Também foi avaliado o lobo temporal de cinco pacientes esquizofrênicos e cinco
pessoas do chamado grupo controle (pessoas sem a doença). “O número de amostras
parece pequeno, mas se deve considerar a dificuldade de se conseguir tecido
cerebral dos pacientes e controles”, pondera o pesquisador.
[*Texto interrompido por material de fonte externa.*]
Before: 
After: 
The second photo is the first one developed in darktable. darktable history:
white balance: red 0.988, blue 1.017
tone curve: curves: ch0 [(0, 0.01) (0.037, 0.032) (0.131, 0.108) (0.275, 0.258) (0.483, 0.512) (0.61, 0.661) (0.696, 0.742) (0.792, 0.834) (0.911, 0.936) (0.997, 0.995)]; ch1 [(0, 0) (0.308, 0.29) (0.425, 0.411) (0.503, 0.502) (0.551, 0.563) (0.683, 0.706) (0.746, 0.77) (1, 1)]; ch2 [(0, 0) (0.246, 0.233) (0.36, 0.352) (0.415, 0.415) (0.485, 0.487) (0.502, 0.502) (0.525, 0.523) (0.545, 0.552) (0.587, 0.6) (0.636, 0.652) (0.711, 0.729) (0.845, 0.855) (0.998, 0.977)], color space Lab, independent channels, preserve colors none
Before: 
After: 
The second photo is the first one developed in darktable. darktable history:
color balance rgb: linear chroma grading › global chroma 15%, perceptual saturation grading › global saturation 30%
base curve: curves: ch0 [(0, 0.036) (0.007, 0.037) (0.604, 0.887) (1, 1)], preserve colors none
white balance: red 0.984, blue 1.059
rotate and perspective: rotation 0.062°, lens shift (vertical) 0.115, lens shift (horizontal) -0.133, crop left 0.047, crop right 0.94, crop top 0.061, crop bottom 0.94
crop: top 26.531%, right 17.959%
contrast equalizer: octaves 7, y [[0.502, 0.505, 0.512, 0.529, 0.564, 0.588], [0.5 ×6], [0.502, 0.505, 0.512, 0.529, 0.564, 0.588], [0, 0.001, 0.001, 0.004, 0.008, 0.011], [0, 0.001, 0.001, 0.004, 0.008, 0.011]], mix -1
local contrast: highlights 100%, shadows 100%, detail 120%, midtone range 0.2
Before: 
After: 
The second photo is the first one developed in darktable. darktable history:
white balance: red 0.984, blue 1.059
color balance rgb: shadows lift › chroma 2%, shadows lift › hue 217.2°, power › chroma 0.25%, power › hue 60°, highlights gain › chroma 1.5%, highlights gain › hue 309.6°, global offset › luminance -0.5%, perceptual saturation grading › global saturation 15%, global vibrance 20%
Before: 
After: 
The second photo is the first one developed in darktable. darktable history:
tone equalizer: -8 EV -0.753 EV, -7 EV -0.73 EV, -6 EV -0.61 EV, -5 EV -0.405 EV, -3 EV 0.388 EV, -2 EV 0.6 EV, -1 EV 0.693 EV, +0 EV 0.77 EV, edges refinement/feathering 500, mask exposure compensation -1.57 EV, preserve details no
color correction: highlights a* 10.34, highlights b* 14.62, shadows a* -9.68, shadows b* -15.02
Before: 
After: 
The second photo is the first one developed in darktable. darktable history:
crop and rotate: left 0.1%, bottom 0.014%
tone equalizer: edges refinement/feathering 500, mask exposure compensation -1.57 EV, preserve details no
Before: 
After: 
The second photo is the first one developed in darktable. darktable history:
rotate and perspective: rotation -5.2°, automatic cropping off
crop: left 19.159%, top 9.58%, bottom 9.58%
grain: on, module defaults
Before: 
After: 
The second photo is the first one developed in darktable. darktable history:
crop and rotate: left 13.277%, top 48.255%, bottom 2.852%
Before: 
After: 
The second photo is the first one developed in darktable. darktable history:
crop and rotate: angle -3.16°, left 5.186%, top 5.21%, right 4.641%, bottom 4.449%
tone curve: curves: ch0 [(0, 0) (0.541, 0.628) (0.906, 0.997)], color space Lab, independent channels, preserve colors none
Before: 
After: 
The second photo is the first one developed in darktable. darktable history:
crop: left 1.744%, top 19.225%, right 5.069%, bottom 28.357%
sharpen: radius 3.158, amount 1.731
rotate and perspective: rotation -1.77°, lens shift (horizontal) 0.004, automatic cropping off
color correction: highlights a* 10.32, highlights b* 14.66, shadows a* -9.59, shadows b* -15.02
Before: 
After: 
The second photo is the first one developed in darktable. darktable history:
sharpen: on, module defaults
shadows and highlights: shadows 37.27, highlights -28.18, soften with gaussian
Os resultados permitiram identificar 130 proteínas potencialmente ligadas à
manifestação da esquizofrenia. “Algumas das novas proteínas reveladas foram a
PEBP1, a cristalina, que é uma proteína associada ao ácido hialurônico, e um
transportador de cálcio de membrana”, conta o bioquímico. Ele explica que essas
proteínas estavam presentes em quantidades diferentes no cérebro dos
esquizofrênicos analisados.
Validação dos resultados
A pesquisa foi conduzida durante o doutorado de Martins-de-Souza, no Instituto
de Psiquiatria da Faculdade de Medicina da Universidade de São Paulo (USP), sob
orientação do bioquímico Emmanuel Dias-Neto e do psiquiatra Wagner Gattaz, e no
Departamento de Bioquímica da Universidade Estadual de Campinas (Unicamp), sob
orientação do biólogo José C. Novello.
Agora, os pesquisadores buscam mais material de estudo para poderem afirmar que
existem marcadores biológicos da esquizofrenia. “Nosso grupo e outros grupos
mundo afora têm buscado a validação desses resultados”, conta Martins-de-Souza.